▶ DESCRIPTION OF THE TASK
Continue the transcript below about sifting dry ingredients for baking, picking up right after its final sentence.

##### TEXT FOR ANALYSIS #####

So I'm going to use what a normal home baker would have at home. Just so that they could see the side by side but if you are at home and you have the space for it, I would suggest getting what Chef Nancy has because that drum is really going to make sure that all those clumps disappear, and you don't want the clumps, you don't want the clumps.

Nancy Silverton:
Well, I also am doing it to sift together my baking powder to make sure it gets distributed. But I want to just do a quick little tip for everybody that when you're cooking, don't forget to open all those senses. So open up that smell, nothing should ever burn in your oven because you would smell it cooking. Open up your eyes so you can see what's going on. But also importantly, keep those ears open because I hear my butter bubbling in the back so something's happening, there's activity, I'm going to peek over and I'm doing fine. But really, smell, look, obviously taste, but that comes later on, but listen. So I am sifting my milk powder, my salt, my baking powder, and my flour together. I even recommend doing that twice, only because again, I want to distribute that baking powder I'm worried about.

##### COLLECTED DATA #####

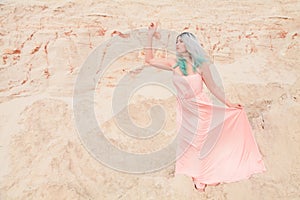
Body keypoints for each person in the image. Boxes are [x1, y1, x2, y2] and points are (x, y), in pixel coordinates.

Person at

#####

▶ ANSWER TO THIS TASK
Nancy Silverton:
Now, when I'm making, say a cookie, I have years ago kind of gone astray of that idea of sifting the salt, say the spices, and certainly the leavening with the flour, because I never think that that gets mixed properly. I always add that, when possible, with my butter. So I cream it into my butter and therefore I know that it's getting distributed correctly. So I have my dries sifted and I did it on a piece of parchment paper.

Paola Velez:
I have my parchment paper.

Nancy Silverton:
And the reason I did it on a piece of parchment paper is that I find it's easy to roll that up and create kind of a funnel or a spout to add that flour to my ingredients later on.

Paola Velez:
For the folks at home watching right now...

Nancy Silverton:
So I've got that on... Say it again.

Paola Velez:

Oh, for the folks at home watching...

Nancy Silverton:
I made this. So I made a little parcel that I'm going to be dumping my flower into. So this was...

Paola Velez:
Are you going to sift it twice, or are you going to just sift it once?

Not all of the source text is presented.